---------- TASK MATERIAL ----------
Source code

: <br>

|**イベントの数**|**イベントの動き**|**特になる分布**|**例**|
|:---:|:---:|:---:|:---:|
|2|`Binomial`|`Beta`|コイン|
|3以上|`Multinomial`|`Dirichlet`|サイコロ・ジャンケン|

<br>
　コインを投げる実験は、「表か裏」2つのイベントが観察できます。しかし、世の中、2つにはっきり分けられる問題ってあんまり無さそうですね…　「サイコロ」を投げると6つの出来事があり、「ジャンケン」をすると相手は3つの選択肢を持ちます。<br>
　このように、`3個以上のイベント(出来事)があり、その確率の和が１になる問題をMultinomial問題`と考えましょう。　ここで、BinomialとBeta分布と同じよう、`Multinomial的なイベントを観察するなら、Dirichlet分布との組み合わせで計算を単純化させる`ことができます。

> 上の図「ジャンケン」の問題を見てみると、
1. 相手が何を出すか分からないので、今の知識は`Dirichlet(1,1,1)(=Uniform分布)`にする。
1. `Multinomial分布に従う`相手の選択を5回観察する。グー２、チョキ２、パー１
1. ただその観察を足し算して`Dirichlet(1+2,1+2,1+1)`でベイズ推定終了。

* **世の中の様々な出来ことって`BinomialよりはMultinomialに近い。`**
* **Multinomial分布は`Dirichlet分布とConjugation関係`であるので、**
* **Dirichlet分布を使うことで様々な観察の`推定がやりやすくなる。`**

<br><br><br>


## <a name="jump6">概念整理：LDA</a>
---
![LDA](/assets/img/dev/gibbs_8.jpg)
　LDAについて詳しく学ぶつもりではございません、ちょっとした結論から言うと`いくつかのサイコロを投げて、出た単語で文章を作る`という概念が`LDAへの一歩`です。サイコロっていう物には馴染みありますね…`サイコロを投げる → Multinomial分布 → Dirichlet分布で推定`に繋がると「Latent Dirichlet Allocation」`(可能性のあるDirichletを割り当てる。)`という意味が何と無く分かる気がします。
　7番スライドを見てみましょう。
----------
# WHAT YOU SHOULD DO:
Retype every line of the listing above without altering anything.

# TASK OUTPUT:
Source code

: <br>

|**イベントの数**|**イベントの動き**|**特になる分布**|**例**|
|:---:|:---:|:---:|:---:|
|2|`Binomial`|`Beta`|コイン|
|3以上|`Multinomial`|`Dirichlet`|サイコロ・ジャンケン|

<br>
　コインを投げる実験は、「表か裏」2つのイベントが観察できます。しかし、世の中、2つにはっきり分けられる問題ってあんまり無さそうですね…　「サイコロ」を投げると6つの出来事があり、「ジャンケン」をすると相手は3つの選択肢を持ちます。<br>
　このように、`3個以上のイベント(出来事)があり、その確率の和が１になる問題をMultinomial問題`と考えましょう。　ここで、BinomialとBeta分布と同じよう、`Multinomial的なイベントを観察するなら、Dirichlet分布との組み合わせで計算を単純化させる`ことができます。

> 上の図「ジャンケン」の問題を見てみると、
1. 相手が何を出すか分からないので、今の知識は`Dirichlet(1,1,1)(=Uniform分布)`にする。
1. `Multinomial分布に従う`相手の選択を5回観察する。グー２、チョキ２、パー１
1. ただその観察を足し算して`Dirichlet(1+2,1+2,1+1)`でベイズ推定終了。

* **世の中の様々な出来ことって`BinomialよりはMultinomialに近い。`**
* **Multinomial分布は`Dirichlet分布とConjugation関係`であるので、**
* **Dirichlet分布を使うことで様々な観察の`推定がやりやすくなる。`**

<br><br><br>


## <a name="jump6">概念整理：LDA</a>
---
![LDA](/assets/img/dev/gibbs_8.jpg)
　LDAについて詳しく学ぶつもりではございません、ちょっとした結論から言うと`いくつかのサイコロを投げて、出た単語で文章を作る`という概念が`LDAへの一歩`です。サイコロっていう物には馴染みありますね…`サイコロを投げる → Multinomial分布 → Dirichlet分布で推定`に繋がると「Latent Dirichlet Allocation」`(可能性のあるDirichletを割り当てる。)`という意味が何と無く分かる気がします。
　7番スライドを見てみましょう。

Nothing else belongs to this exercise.